Objective 3: Expedite through Integration - The GPEI strategy emphasises the need for an integrated service delivery approach that combines polio vaccination with other essential immunisation and health services to optimise outcomes and reach a broader population group. The programme aims to expedite progress through: (i) integrated campaigns; and (ii) activities related to immunisation system strengthening. To expedite progress through integrated systems strengthening, the 2024/2025 plan highlights the need to ensure strong coordination with in-country Expanded Programme on Immunization (EPI) and essential immunisation partners to identify zero-dose and under-immunised communities in polio-priority geographies. It also stresses the importance of increasing access to and utilisation of essential immunisation services by integrating operational microplans, enhancing supportive supervision and monitoring outreach activities, harmonising social mobilisation, and using new technology (such as mobile money and geographic information systems, or GIS) to support operations where necessary.

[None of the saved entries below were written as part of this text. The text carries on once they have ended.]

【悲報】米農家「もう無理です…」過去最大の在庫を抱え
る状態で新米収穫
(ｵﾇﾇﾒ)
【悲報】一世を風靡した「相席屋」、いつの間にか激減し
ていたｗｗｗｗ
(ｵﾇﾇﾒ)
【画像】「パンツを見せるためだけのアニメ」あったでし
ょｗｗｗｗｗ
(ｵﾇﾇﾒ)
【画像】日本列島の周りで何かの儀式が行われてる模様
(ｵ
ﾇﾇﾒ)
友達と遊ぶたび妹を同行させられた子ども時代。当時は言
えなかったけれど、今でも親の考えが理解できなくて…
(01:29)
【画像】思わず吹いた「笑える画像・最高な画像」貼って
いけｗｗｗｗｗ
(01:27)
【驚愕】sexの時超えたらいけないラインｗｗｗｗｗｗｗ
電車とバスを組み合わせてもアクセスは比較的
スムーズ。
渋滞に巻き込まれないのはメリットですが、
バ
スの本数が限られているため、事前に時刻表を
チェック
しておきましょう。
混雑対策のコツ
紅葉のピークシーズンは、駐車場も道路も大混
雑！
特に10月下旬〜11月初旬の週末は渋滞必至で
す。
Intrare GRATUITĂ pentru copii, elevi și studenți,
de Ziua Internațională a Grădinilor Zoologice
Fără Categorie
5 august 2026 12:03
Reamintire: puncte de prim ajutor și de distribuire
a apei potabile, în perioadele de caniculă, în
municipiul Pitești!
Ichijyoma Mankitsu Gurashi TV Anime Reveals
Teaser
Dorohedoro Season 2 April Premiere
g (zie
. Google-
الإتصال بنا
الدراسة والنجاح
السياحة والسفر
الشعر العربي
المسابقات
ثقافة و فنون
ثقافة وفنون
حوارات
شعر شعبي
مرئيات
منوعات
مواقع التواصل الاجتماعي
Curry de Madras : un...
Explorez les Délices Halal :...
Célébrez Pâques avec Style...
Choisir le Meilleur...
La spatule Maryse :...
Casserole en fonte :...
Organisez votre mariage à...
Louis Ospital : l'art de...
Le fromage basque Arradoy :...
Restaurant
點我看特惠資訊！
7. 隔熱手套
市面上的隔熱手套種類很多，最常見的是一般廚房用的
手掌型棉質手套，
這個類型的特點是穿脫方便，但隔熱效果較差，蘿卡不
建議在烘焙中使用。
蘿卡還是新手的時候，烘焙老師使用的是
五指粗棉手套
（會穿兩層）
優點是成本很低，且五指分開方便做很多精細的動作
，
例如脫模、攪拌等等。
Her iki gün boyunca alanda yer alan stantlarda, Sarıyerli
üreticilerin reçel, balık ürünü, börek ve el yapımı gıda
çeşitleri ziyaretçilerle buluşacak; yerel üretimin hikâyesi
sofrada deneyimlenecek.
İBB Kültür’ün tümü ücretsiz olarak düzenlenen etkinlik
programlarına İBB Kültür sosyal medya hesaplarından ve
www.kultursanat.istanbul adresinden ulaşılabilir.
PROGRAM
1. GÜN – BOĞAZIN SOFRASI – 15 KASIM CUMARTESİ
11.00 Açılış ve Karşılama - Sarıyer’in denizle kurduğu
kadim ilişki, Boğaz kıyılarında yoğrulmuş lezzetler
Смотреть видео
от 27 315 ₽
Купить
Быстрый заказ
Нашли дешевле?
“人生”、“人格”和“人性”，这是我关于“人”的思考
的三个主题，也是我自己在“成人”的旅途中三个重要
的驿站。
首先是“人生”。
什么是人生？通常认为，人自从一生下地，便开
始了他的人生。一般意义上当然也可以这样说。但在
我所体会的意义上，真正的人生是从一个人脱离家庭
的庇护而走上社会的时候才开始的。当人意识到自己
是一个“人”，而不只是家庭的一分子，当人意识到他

Objective 4: Create Urgency through Advocacy - The GPEI Polio Eradication Strategy identifies the need for strong political will and national prioritisation of resources created through effective advocacy. In order to intensify advocacy efforts and reach out to and engage leaders and donors to renew their commitments to eradicate polio in Africa, a regional polio advocacy framework was developed. The framework (available in the annex) emphasises the importance of context-sensitive communication, adaptive strategies, and collaboration among the stakeholders. It identifies proactive and reactive approaches/potential proposed activities for advocacy for priority countries, outlining the need (e.g., identify country-specific advocacy needs and plans), the country, the audience (e.g., ministers of health), the ask, the messenger, and the opportunity (when and where).   

The final two sections of the plan look at coordination, management, oversight, and resource requirements.